● **Trecho de origem**
20/12/2022

Marcel reage a ‘overdose’ de interferência, desce a lenha no STF e desafia Lira e Pacheco à reação.

Foram duas decisões do Supremo que ultrapassaram o limite da autonomia entre as instituições, em um só dia, nesta segunda-feira (19). Primeiro, para que os valores destinados para o Auxílio Brasil, que a partir de 2023 passa a se chamar Bolsa Família, não estejam mais atrelados às regras do orçamento federal delimitado pelo Teto de Gastos.

Assim, mesmo com a PEC que tramita no Congresso Nacional ainda em análise, o beneficio de R$ 600,00 poderá ser mantido.

O deputado federal Marcel van Hattem (Novo-RS), defensor da responsabilidade fiscal e que vinha se articulando para impedir a aprovação, detonou a decisão da Corte e cobrou atitudes dos presidentes da Câmara e do Senado

O Supremo já fechou o Congresso Nacional, só não vê quem não quer. Judiciário decide sobre tudo que cabe ao Parlamento: um Ministro tem mais poder em uma canetada do que 594 parlamentares. Legislativo pra quê? Com a palavra @ArthurLira_ e @rodrigopacheco

No início da tarde, outra determinação do STF, desta vez com a conclusão de um julgamento que se estendia há algumas semanas.

Por 6 votos a 5, o pleno do Supremo decidiu pela inconstitucionalidade do Orçamento Secreto.

● **Extrato de dados**

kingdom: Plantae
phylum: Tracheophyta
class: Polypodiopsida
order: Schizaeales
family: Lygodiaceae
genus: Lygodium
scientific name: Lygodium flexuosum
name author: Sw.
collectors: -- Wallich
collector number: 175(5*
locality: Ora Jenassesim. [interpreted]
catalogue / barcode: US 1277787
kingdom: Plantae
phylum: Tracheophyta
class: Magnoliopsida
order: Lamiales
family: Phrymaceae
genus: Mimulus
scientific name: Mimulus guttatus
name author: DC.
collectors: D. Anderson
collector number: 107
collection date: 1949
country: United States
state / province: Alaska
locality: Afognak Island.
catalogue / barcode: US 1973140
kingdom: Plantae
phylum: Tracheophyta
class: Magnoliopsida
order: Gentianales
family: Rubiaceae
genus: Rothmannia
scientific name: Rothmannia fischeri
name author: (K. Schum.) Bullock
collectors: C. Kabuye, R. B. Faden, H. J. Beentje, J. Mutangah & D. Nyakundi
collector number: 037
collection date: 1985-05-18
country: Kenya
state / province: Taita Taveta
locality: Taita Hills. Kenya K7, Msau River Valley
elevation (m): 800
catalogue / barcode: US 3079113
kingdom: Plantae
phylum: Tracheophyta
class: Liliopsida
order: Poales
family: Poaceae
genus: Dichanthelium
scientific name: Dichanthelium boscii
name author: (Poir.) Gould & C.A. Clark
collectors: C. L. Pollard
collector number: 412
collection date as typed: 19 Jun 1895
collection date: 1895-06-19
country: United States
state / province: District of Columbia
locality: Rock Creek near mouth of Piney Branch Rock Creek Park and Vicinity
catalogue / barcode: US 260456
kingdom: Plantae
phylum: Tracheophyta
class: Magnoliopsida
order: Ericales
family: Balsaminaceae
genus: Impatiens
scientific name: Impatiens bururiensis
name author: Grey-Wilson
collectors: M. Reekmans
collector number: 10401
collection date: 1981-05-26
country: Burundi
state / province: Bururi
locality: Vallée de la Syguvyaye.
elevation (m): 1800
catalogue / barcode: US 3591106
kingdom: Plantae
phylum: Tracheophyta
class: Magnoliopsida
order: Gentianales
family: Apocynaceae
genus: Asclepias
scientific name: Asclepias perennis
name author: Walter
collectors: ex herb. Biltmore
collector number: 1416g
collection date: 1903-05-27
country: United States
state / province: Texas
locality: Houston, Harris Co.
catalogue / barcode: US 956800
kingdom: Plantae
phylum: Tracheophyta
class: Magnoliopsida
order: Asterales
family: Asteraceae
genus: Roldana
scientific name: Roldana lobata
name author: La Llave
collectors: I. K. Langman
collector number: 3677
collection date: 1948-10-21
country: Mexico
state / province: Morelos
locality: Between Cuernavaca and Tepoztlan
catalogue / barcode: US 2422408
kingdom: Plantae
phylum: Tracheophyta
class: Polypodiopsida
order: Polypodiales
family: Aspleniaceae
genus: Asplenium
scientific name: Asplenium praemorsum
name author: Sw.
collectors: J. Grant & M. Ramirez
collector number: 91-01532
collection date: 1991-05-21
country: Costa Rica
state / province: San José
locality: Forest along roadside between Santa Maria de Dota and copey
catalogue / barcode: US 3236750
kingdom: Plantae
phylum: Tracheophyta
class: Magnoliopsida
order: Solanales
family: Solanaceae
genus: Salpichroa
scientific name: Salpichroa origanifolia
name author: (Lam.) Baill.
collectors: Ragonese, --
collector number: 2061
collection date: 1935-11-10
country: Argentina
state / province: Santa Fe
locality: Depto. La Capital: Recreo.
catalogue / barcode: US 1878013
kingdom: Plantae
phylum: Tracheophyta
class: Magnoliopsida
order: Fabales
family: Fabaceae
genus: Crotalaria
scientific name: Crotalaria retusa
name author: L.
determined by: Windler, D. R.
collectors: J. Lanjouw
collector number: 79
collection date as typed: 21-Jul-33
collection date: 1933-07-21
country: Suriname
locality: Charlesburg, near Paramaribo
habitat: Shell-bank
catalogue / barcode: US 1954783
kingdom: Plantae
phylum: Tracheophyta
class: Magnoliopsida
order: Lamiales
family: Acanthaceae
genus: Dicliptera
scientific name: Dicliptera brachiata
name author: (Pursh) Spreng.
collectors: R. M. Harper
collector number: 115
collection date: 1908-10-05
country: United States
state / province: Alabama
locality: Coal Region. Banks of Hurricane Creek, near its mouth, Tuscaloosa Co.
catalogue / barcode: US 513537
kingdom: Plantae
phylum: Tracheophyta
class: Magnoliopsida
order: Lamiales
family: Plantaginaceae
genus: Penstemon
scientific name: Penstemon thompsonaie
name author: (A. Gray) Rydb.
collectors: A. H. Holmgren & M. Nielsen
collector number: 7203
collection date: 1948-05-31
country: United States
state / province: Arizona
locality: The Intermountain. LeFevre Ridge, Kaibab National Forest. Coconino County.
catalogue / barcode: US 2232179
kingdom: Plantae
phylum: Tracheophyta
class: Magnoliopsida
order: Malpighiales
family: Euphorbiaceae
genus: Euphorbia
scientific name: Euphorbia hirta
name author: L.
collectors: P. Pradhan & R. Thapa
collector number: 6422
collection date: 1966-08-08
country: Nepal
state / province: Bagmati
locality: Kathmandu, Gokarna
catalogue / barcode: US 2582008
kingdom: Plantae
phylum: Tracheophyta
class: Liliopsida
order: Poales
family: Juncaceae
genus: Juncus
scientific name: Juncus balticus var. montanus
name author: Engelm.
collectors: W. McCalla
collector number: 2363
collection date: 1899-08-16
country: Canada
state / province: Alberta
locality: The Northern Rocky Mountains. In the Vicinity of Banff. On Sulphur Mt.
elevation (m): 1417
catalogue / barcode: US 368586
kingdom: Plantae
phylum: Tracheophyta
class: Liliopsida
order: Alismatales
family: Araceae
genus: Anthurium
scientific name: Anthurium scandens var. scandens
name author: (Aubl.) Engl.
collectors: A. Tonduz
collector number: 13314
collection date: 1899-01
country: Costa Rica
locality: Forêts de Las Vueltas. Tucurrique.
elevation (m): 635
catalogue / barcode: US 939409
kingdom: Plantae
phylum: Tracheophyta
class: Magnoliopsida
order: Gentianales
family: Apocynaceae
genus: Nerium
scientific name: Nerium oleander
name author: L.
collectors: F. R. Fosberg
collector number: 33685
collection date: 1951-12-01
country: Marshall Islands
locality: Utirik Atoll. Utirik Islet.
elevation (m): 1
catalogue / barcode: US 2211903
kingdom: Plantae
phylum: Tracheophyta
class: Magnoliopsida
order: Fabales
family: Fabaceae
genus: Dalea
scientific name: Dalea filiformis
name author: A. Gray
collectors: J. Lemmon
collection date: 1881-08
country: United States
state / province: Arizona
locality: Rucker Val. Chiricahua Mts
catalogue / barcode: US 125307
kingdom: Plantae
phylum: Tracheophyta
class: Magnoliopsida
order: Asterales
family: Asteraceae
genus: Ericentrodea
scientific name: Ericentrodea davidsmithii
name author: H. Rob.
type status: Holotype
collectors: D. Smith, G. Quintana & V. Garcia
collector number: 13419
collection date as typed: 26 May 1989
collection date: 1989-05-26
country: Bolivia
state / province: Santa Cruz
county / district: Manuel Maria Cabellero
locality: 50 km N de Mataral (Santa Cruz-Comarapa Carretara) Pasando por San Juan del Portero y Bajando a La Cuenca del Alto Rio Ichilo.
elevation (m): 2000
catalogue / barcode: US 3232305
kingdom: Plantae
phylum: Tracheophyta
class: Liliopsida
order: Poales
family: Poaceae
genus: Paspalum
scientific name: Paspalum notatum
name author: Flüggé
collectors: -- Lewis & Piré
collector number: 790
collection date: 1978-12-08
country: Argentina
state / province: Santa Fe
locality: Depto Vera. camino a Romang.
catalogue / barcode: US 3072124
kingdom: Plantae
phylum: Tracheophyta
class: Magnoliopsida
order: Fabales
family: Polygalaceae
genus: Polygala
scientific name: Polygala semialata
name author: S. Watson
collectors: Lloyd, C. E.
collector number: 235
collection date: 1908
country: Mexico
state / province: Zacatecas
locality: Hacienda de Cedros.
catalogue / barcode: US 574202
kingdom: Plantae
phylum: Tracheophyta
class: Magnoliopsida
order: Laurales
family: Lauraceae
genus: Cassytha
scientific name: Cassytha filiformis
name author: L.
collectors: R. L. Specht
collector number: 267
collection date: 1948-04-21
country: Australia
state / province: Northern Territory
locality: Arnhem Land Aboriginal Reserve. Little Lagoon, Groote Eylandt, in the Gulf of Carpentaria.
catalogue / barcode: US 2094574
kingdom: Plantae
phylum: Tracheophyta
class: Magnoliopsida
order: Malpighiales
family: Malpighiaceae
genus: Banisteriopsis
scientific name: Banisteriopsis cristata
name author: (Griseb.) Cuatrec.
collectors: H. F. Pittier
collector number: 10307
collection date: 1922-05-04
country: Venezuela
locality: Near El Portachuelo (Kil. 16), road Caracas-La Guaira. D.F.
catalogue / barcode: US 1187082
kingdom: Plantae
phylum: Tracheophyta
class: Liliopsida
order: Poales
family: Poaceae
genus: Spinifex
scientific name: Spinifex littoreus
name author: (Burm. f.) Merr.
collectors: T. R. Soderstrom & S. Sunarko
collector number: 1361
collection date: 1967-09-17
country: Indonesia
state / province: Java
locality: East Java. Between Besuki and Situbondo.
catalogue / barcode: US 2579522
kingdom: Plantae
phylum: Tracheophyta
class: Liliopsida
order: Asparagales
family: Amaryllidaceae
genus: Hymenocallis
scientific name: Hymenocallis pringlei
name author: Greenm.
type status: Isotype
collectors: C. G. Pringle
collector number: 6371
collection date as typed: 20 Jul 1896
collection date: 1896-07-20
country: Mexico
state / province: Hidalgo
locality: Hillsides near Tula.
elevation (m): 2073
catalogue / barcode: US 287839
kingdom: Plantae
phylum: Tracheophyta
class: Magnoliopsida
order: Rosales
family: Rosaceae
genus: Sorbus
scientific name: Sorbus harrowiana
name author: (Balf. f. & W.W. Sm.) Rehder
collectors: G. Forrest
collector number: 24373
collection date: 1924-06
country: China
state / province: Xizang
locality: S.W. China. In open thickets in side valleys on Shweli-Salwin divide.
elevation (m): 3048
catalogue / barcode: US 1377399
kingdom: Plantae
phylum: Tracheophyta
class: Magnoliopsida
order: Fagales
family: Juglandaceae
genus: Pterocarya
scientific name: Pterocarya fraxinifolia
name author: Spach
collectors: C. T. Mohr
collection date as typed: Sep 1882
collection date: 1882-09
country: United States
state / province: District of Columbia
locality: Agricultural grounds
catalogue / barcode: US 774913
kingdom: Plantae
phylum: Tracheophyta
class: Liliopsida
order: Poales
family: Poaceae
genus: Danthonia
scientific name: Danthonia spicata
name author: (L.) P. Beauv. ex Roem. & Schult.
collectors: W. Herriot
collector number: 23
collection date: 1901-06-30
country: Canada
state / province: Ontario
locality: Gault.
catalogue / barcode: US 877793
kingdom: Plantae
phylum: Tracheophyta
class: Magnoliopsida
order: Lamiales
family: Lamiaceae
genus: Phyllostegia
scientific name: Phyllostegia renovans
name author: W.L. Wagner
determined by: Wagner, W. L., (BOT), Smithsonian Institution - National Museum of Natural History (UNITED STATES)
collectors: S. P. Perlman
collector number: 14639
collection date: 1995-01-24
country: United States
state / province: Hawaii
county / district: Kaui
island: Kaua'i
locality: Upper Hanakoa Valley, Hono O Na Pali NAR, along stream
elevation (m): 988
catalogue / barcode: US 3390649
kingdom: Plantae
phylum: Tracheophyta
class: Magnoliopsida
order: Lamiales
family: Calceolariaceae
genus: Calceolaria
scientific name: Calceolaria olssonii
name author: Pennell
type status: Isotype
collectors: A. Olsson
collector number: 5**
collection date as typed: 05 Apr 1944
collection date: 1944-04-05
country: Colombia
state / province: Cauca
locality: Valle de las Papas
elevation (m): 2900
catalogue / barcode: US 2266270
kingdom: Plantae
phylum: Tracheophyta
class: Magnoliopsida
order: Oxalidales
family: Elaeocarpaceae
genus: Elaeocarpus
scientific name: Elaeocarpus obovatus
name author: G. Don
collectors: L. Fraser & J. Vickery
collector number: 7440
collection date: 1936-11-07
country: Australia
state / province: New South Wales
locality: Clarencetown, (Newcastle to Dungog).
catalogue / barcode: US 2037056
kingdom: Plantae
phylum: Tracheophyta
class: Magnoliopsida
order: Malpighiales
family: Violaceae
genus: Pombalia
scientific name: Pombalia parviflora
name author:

● **O que produzir**
Reproduza sem nenhuma alteração tudo o que vai de "O deputado federal" até "do Orçamento Secreto." na notícia sobre as decisões do STF.

● **Resposta**
O deputado federal Marcel van Hattem (Novo-RS), defensor da responsabilidade fiscal e que vinha se articulando para impedir a aprovação, detonou a decisão da Corte e cobrou atitudes dos presidentes da Câmara e do Senado

O Supremo já fechou o Congresso Nacional, só não vê quem não quer. Judiciário decide sobre tudo que cabe ao Parlamento: um Ministro tem mais poder em uma canetada do que 594 parlamentares. Legislativo pra quê? Com a palavra @ArthurLira_ e @rodrigopacheco

No início da tarde, outra determinação do STF, desta vez com a conclusão de um julgamento que se estendia há algumas semanas.

Por 6 votos a 5, o pleno do Supremo decidiu pela inconstitucionalidade do Orçamento Secreto.